As the radio keeps announcing windchill warnings and high temperatures remaining below zero in our area for today, I have been skimming through a publication from the 1920s that portrays winter in Morrison County as not all that cold. I don’t know about you, but the temperature of seventeen below this morning with a windchill added on top of that seemed pretty cold to me. Published by the people of Morrison County as a promotional piece to encourage prospective farmers, the booklet covers a variety of topics related the county’s suitability for agriculture. Below are a few excerpts related to weather from the section titled, “Climate and Health”.
No state in the Union possesses a more healthful climate than Minnesota, and Morrison County being slightly south of the center of the state from North to South, is not subject to the rather severe cold sometimes experienced in the extreme north section of the state.
The climate is healthful, invigorating and bracing. The summers are warm but not excessively so. The temperature averages about 70 degrees in summer and the nights are invariably cool and restful.

--

● Required action
Answer these questions about the piece on Morrison County's climate:
1. What was the temperature on the morning the writer describes?
2. Who published the 1920s booklet, and whom was it meant to encourage?
3. What average summer temperature does the booklet give?

● Page images and extracted text
--

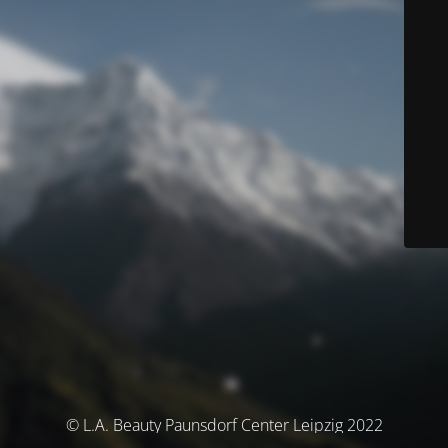
© L.A. Beauty Paunsdorf Center Leipzig 2022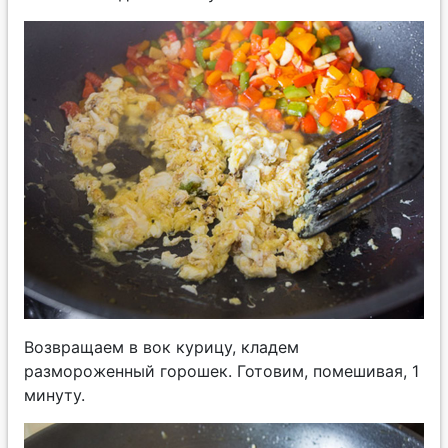
Возвращаем в вок курицу, кладем
размороженный горошек. Готовим, помешивая, 1
минуту.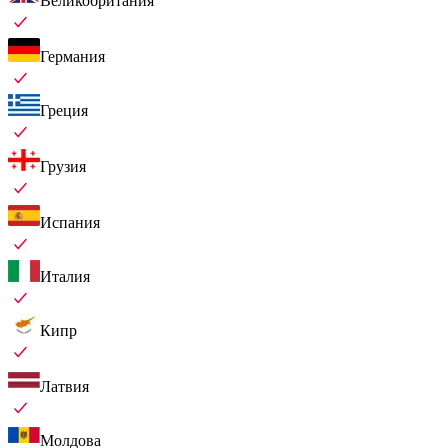
Великобритания
Германия
Греция
Грузия
Испания
Италия
Кипр
Латвия
Молдова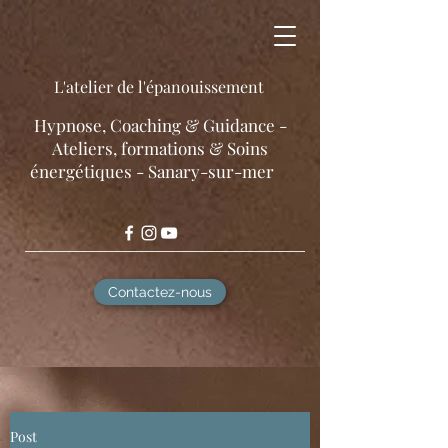
L'atelier de l'épanouissement
​Hypnose, Coaching & Guidance -
Ateliers, formations & Soins
énergétiques - Sanary-sur-mer
Contactez-nous
Post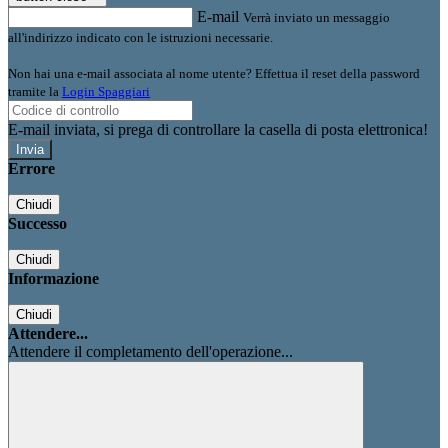
E-mail
Verrà inviato un messaggio
all'indirizzo indicato con le istruzioni necessarie.
Non hai una e-mail associata al nome utente? Effettua il reset della password
tramite la
Login Spaggiari
E-mail inviata, si prega di controllare la casella di posta elettronica!
Errore
Chiudi
Successo
Chiudi
Informazione
Chiudi
Attendere...
Attendere il completamento dell'operazione...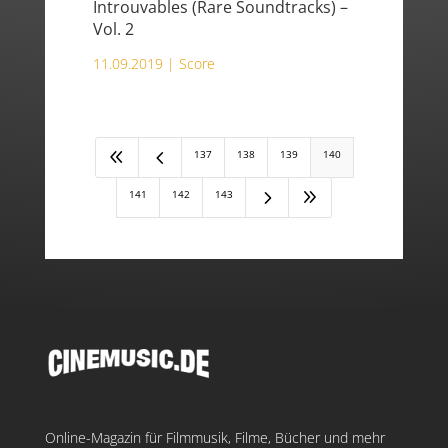
Introuvables (Rare Soundtracks) –
Vol. 2
11.09.2019 |
Score
8
4
137
138
139
140
5
9
141
142
143
Online-Magazin für Filmmusik, Filme, Bücher und mehr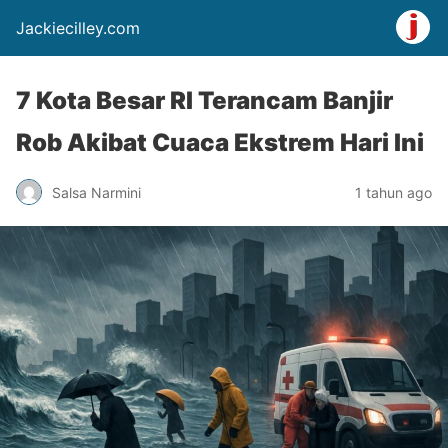
Jackiecilley.com
7 Kota Besar RI Terancam Banjir
Rob Akibat Cuaca Ekstrem Hari Ini
Salsa Narmini
1 tahun ago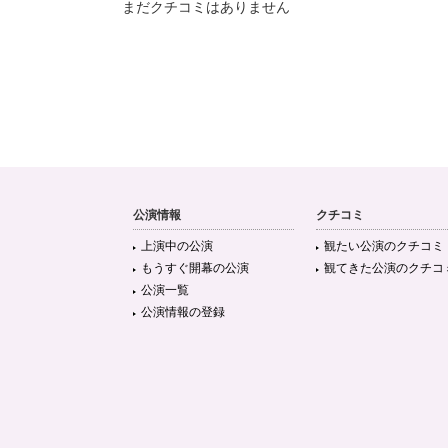
まだクチコミはありません
公演情報
クチコミ
上演中の公演
観たい公演のクチコミ
もうすぐ開幕の公演
観てきた公演のクチコ
公演一覧
公演情報の登録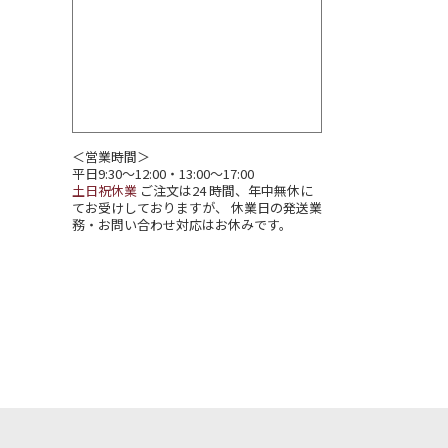
＜営業時間＞
平日9:30～12:00・13:00～17:00
土日祝休業
ご注文は24 時間、年中無休に
てお受けしておりますが、 休業日の発送業
務・お問い合わせ対応はお休みです。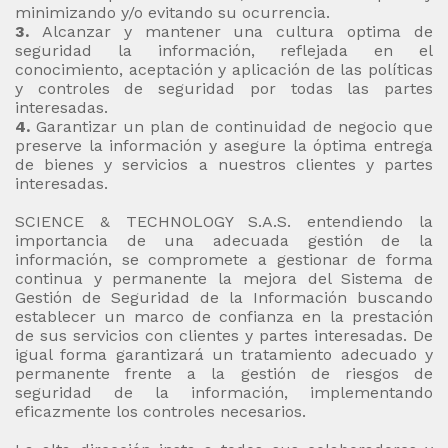
minimizando y/o evitando su ocurrencia.
3.
Alcanzar y mantener una cultura optima de
seguridad la información, reflejada en el
conocimiento, aceptación y aplicación de las políticas
y controles de seguridad por todas las partes
interesadas.
4.
Garantizar un plan de continuidad de negocio que
preserve la información y asegure la óptima entrega
de bienes y servicios a nuestros clientes y partes
interesadas.
SCIENCE & TECHNOLOGY S.A.S. entendiendo la
importancia de una adecuada gestión de la
información, se compromete a gestionar de forma
continua y permanente la mejora del Sistema de
Gestión de Seguridad de la Información buscando
establecer un marco de confianza en la prestación
de sus servicios con clientes y partes interesadas. De
igual forma garantizará un tratamiento adecuado y
permanente frente a la gestión de riesgos de
seguridad de la información, implementando
eficazmente los controles necesarios.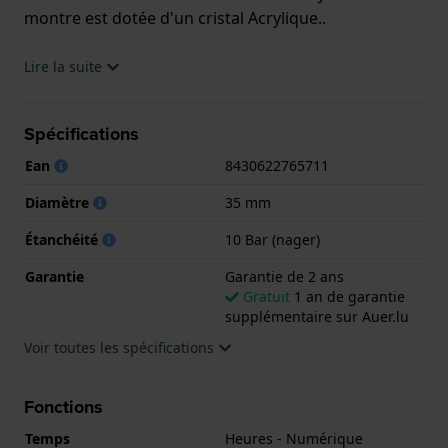
montre est dotée d'un cristal Acrylique..
La montre est 10 ATM. Cela signifie que la montre
Lire la suite
est adaptée à la natation. La montre est livrée avec la
Garantie de 2 ans.
Spécifications
.
Ean
8430622765711
Diamètre
35 mm
Étanchéité
10 Bar (nager)
Garantie
Garantie de 2 ans
Gratuit
1 an de garantie
supplémentaire sur Auer.lu
Voir toutes les spécifications
Fonctions
Temps
Heures - Numérique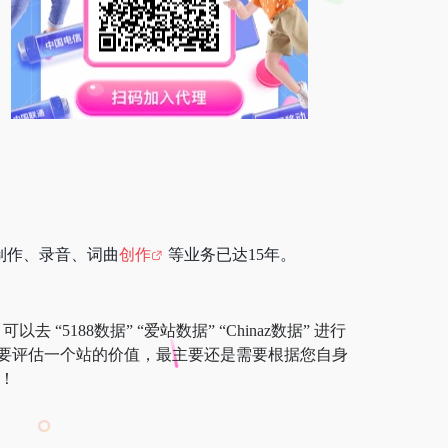
制作、录音、词曲
创作
等业务已达15年。
5188数据” “爱站数据” “Chinaz数据” 进行
要评估一个站的价值，最主要还是需要根据您自身
！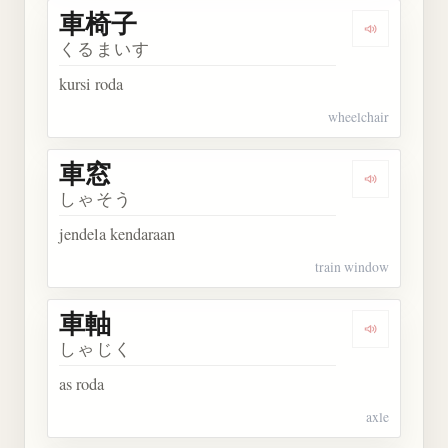
車椅子
Dengarkan
くるまいす
kursi roda
wheelchair
車窓
Dengarkan 
しゃそう
jendela kendaraan
train window
車軸
Dengarkan 
しゃじく
as roda
axle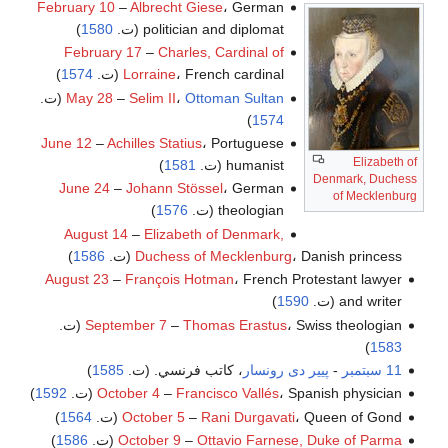
February 10
–
Albrecht Giese
، German
politician and diplomat (ت.
1580
)
February 17
–
Charles, Cardinal of
، French cardinal (ت.
Lorraine
1574
)
Ottoman Sultan
،
Selim II
–
May 28
(ت.
)
1574
June 12
–
Achilles Statius
، Portuguese
Elizabeth of
humanist (ت.
1581
)
Denmark, Duchess
June 24
–
Johann Stössel
، German
of Mecklenburg
theologian (ت.
1576
)
August 14
–
Elizabeth of Denmark,
، Danish princess (ت.
Duchess of Mecklenburg
1586
)
August 23
–
François Hotman
، French Protestant lawyer
and writer (ت.
1590
)
، Swiss theologian (ت.
Thomas Erastus
–
September 7
)
1583
11 سبتمبر
-
پيير دى رونسار
، كاتب فرنسي. (ت.
1585
)
، Spanish physician (ت.
Francisco Vallés
–
October 4
1592
)
، Queen of Gond (ت.
Rani Durgavati
–
October 5
1564
)
Ottavio Farnese, Duke of Parma
–
October 9
(ت.
1586
)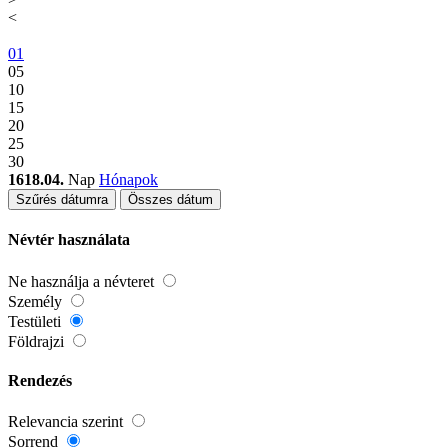
<
01
05
10
15
20
25
30
1618.04.
Nap
Hónapok
Szűrés dátumra
Összes dátum
Névtér használata
Ne használja a névteret
Személy
Testületi
Földrajzi
Rendezés
Relevancia szerint
Sorrend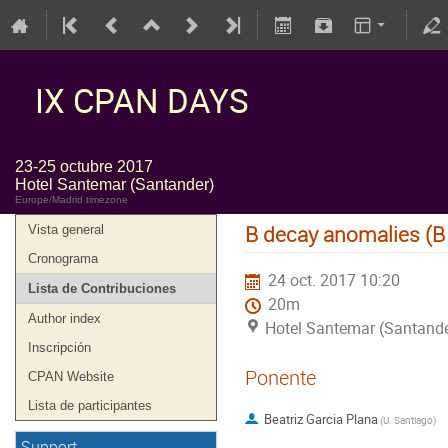
IX CPAN DAYS
23-25 octubre 2017
Hotel Santemar (Santander)
Europe/Madrid timezone
B decay anomalies (B 2
Vista general
Cronograma
24 oct. 2017 10:20
Lista de Contribuciones
20m
Author index
Hotel Santemar (Santande
Inscripción
Ponente
CPAN Website
Lista de participantes
Beatriz Garcia Plana
(
U. Santiago
)
Support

--

● Task answer
1. Seventeen below.
2. The people of Morrison County published it to encourage prospective farmers.
3. About 70 degrees.